Monday, December 14, 2009

A bundle of Tower 37 news today, including a wrap-up from the Artivist Fest in LA by our own producer Daniel. I'm trying not to take it personally, but when I go to festivals I'm lucky to get a Q&A. Daniel gets trophies handed to him, press photos, he gets invited up on stage, you name it. What gives?

Before we hear from Daniel, Bill and Signe are running an encore presentation of the Woodstock Animated Shorts block on January 13th at 92YTribeca, which you Bit Films historians might recognize as the very same place where Tower 37 first screened in NYC almost a year earlier as a part of Hampshire College's Alumni Reel. I really enjoyed the Woodstock program and I strongly encourage anyone in the NY area to check it out in January.

We also heard that the Tiburon International Film Festival is going to be showing Tower 37 in March 2010. This selection is exciting for two reasons: it's my first repeat festival (they showed Catch in 2007), and it's also going to compete with Moondance in the category of "festival with the most of my family members in attendance."

Speaking of Catch, I posted the original animatic for Catch the other day. Boy I had some rough sketches in there, but they served their purpose and I hope people find it helpful to compare the film-as-planned with the film-as-delivered.
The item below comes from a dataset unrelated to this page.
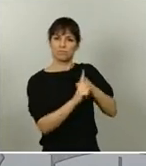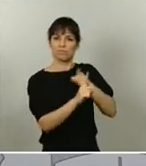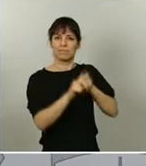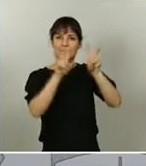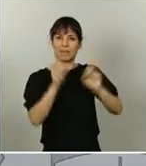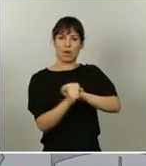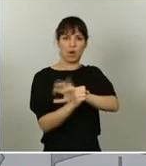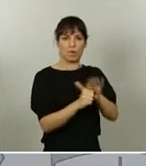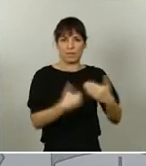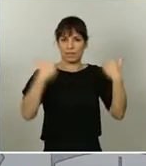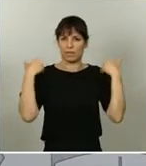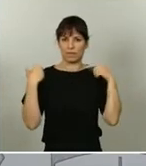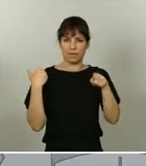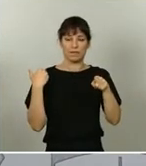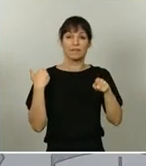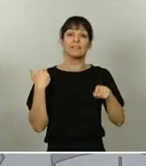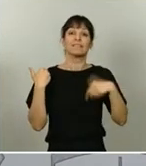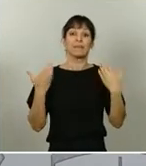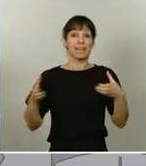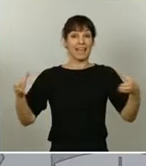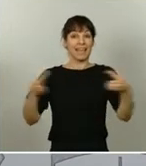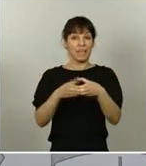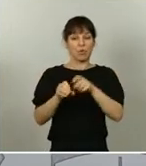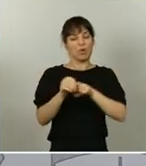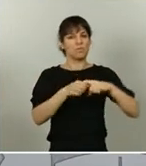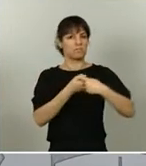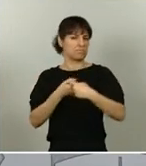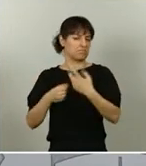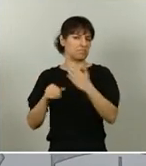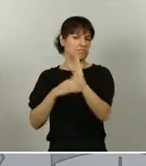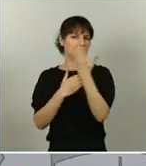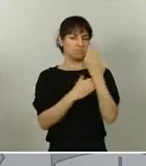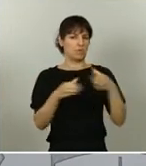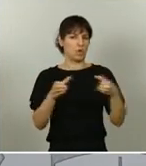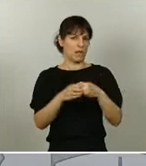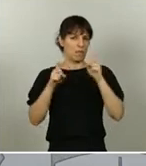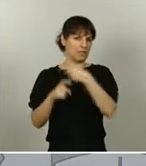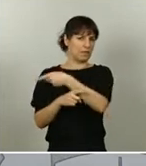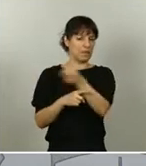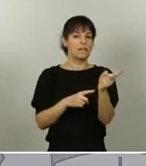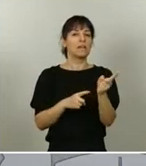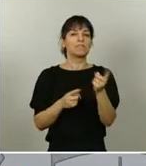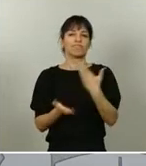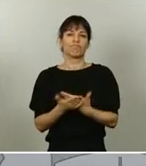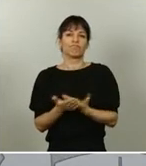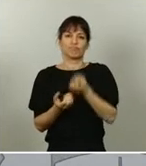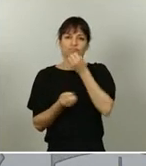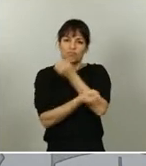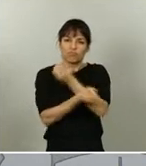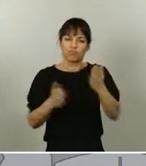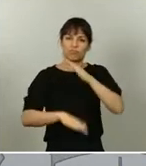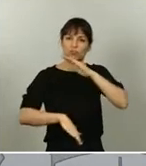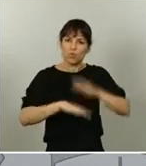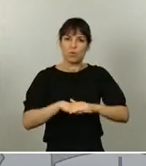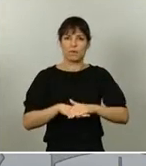y un equipo formado por distintos representantes de la comunidad educativa que garantice la información y el cumplimiento de los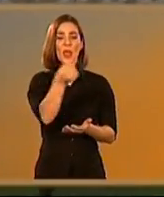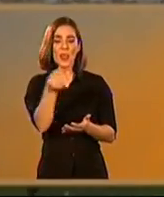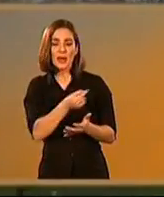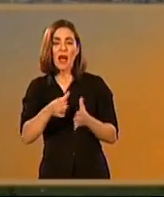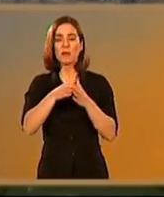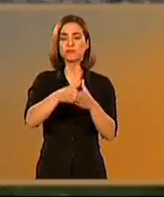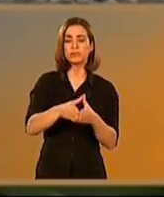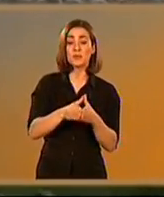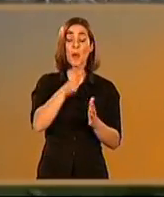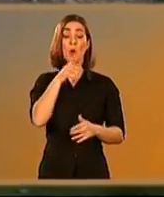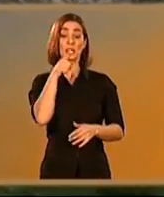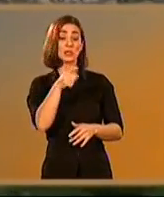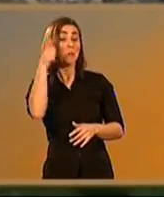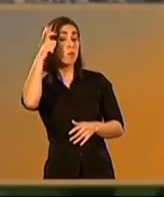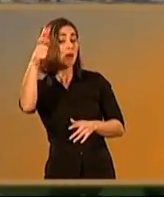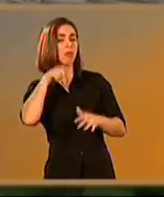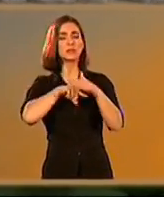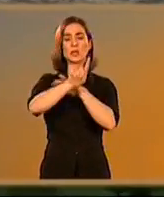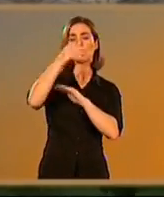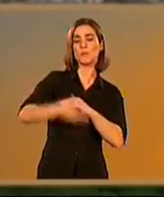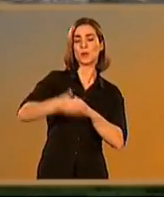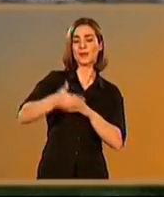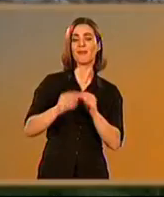desarrollo de una importante industria alfarera.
And now I give the web over to Daniel, who writes:
I attended both our screening last Thursday and the awards ceremony on Saturday night. I've been in LA for a year and a half but this was my first time at the Egyptian Theater. The festival did an excellent job turning the courtyard in front of the theater into a festival space where audience members and filmmakers could all mingle. They had live music and swag everywhere. Very cool.

We played in the Spielberg theater, the smaller of the two screens, but sill a relatively nice theater. I'd say the theater was probably about 70% full...which I think was quite a feat considering it was 7pm on a Thursday night. One of the exec directors of the festival got up and introduced all the films that would be playing (each one had an environmental theme). He also pointed out that I was in attendance and there would be a Q&A following the films, it was at this point that I discovered I was the only person there representing a film.

The screening went really well. Laughs at the size reveal and the dud bomb, "awwwws" at the first reveal of Leed after the helmet pops off and during u5_03 as Leed swims around the pitcher, and gasps of uncertainty when Operator slips and almost hits Leed and as the tower comes apart. It felt like we got the longest and loudest applause of the evening. My only complaint is a technical one. The contrast appeared to be turned up a little too high on the projector, because the blacks were really intense and in some of the shots inside the control room we lost some of the detail in the dark. [editor's note: argh!]

Of the five films, we were the only narrative, the rest were docs. In my opinion, the most interesting (and longest) was Seeds of Change: The ECO Story, about a project to attempt the clean Yangtze River by teaching the poor farmers who work along its banks to use crops that are better for soil retention and thus the earth doesn't run off into the river (there was a lot more to it, but that was the basic idea). This is the second time that I have seen us play alongside a doc and I have to say, I really like the pairing of hard fact and imaginative fantasy. [editor's note: the first time was the Newport Beach Film Festival, which Daniel also wrote about, and there was also the Moondance pairing in Boulder that I attended]

The final film ended and the lights came up, but the guy who had introduced all the films didn't come back in. The audience started to get confused and some people started to get up to leave, so I got up (after being coaxed a bit by the people who came with me, including Tower 37 animator Harry) and ran down to the front of the theater and launched into my own Q&A. We received numerous positive and glowing comments about how affective the film was. I talked about your original impetus for the film, discussed how it evolved during production, and went on to explain how it was produced entirely in an academic environment. After the Q&A ended I talked with the exec director (who eventually came back in, but I was already mid-Q&A). He had been unaware of the academic nature of the project and we discussed how Artivist is a really good fit for our film that seems to stump programmers a lot. He commented how we were one of the few narratives that really fit the fest. On the way out of the theater one of the photographers snapped our photo:

I came back Saturday for the awards ceremony. Definitely one of the most "Hollywood" events I have been to. After the red carpet walk, we headed into the theater where we had reserved seats set aside for us in the front along with a ton of celebrities. We were seated right behind Olivia Wilde from House and The OC who was receiving an award for her humanitarian work. Hank Azaria was also there and also received an award for his humanitarian efforts. At the end of the ceremony, they invited all the attending filmmakers to come up to the stage. The fest uploaded a video of this to youtube.

Overall a pretty positive festival experience!